What you have to do:
Give back every line of text in the data below word for word, leaving out the pictures.

— BEGIN —

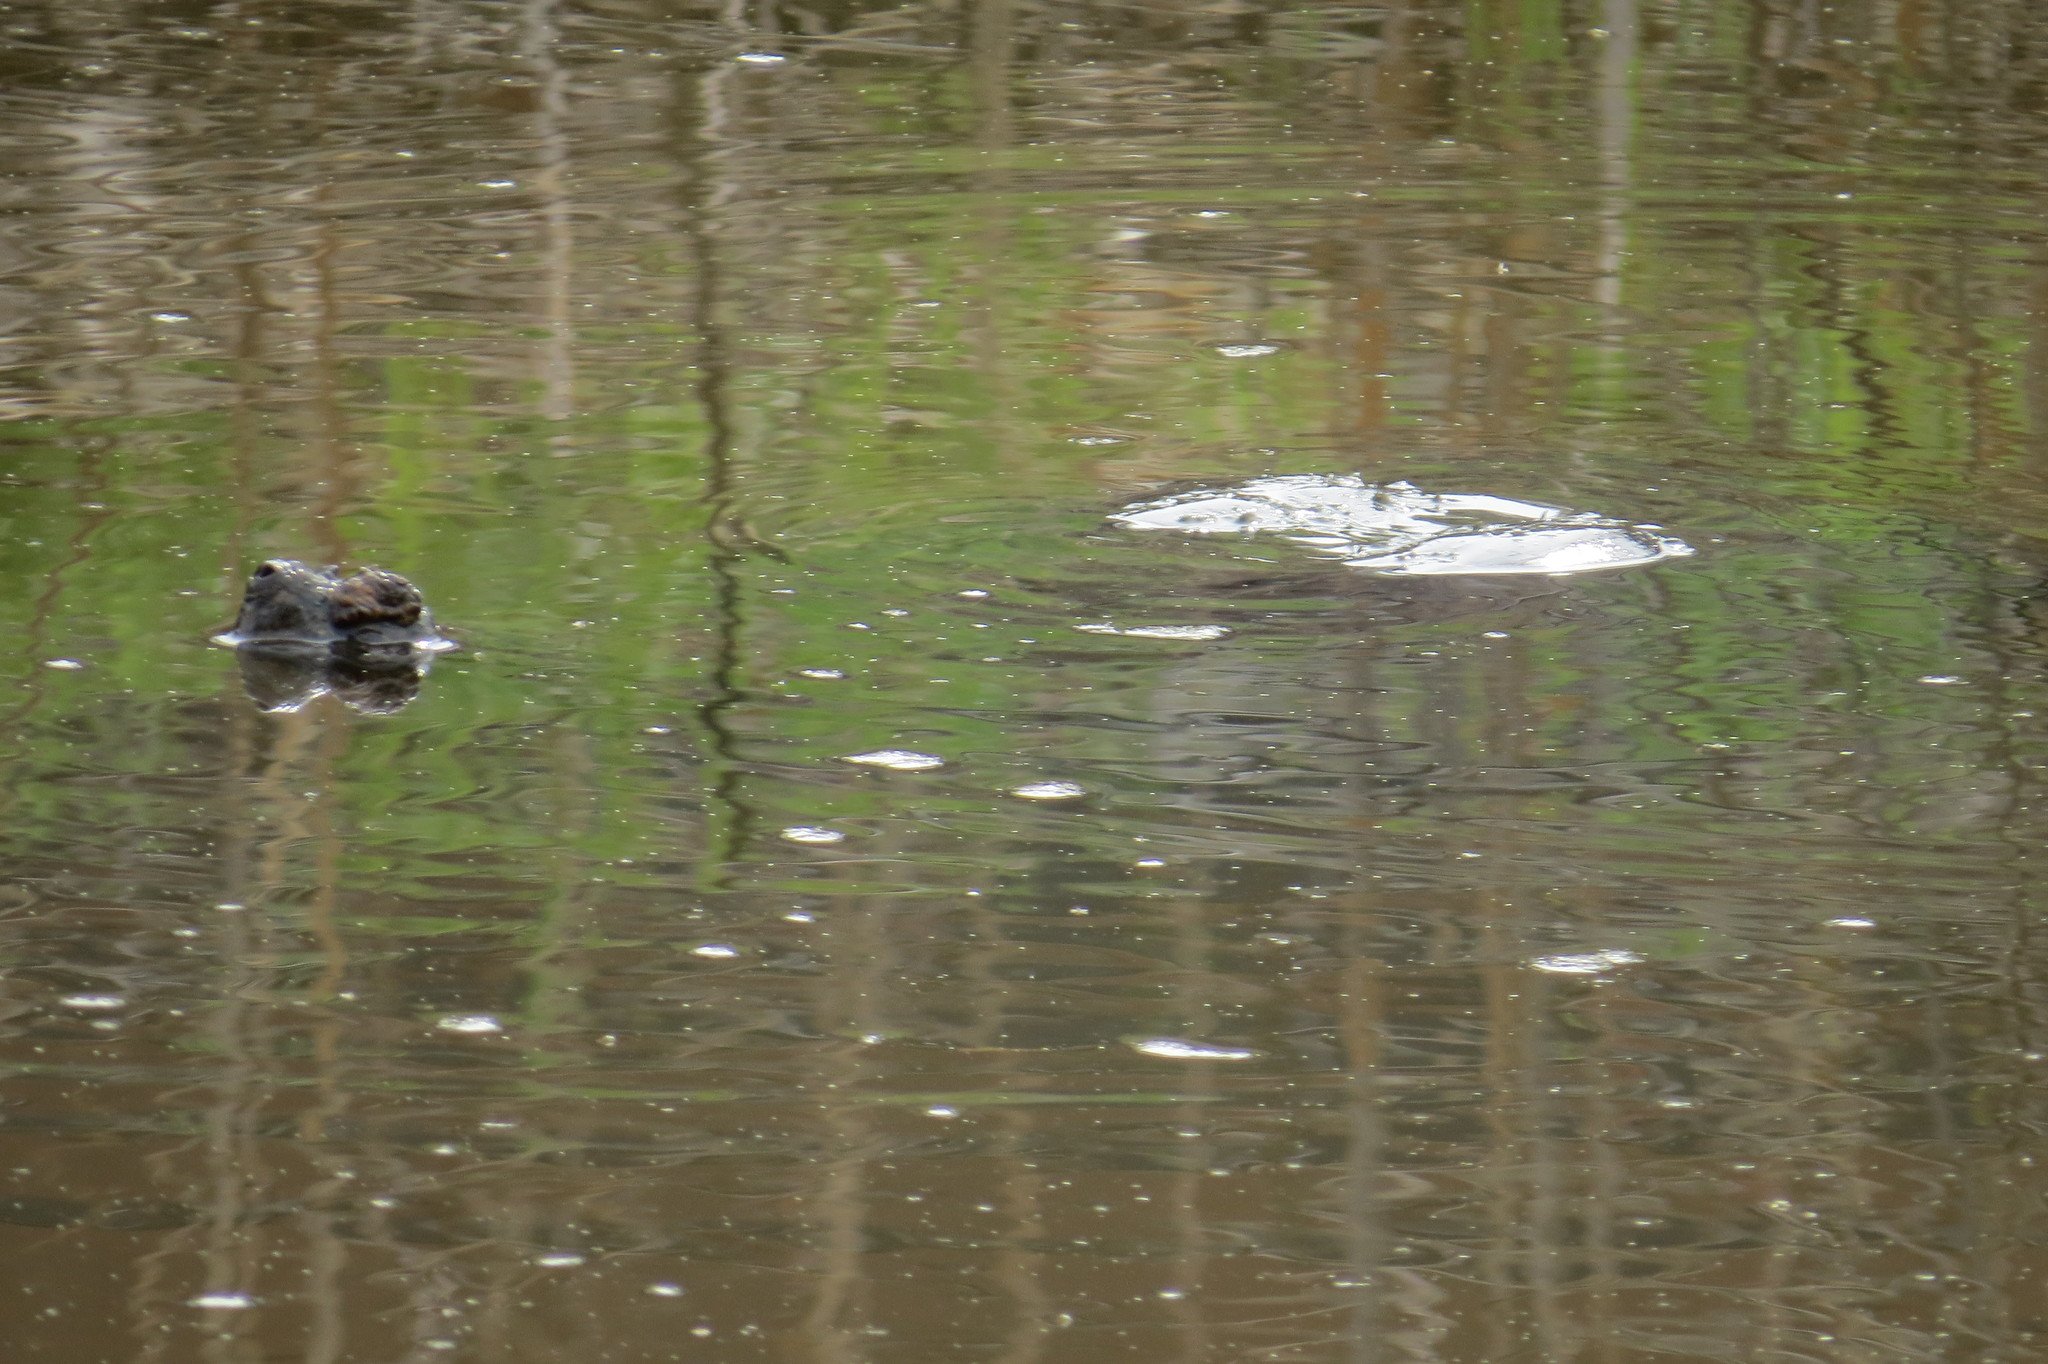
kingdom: Animalia
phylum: Chordata
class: Testudines
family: Chelydridae
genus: Chelydra
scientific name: Chelydra serpentina
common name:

— END —

Result of the task:
kingdom: Animalia
phylum: Chordata
class: Testudines
family: Chelydridae
genus: Chelydra
scientific name: Chelydra serpentina
common name:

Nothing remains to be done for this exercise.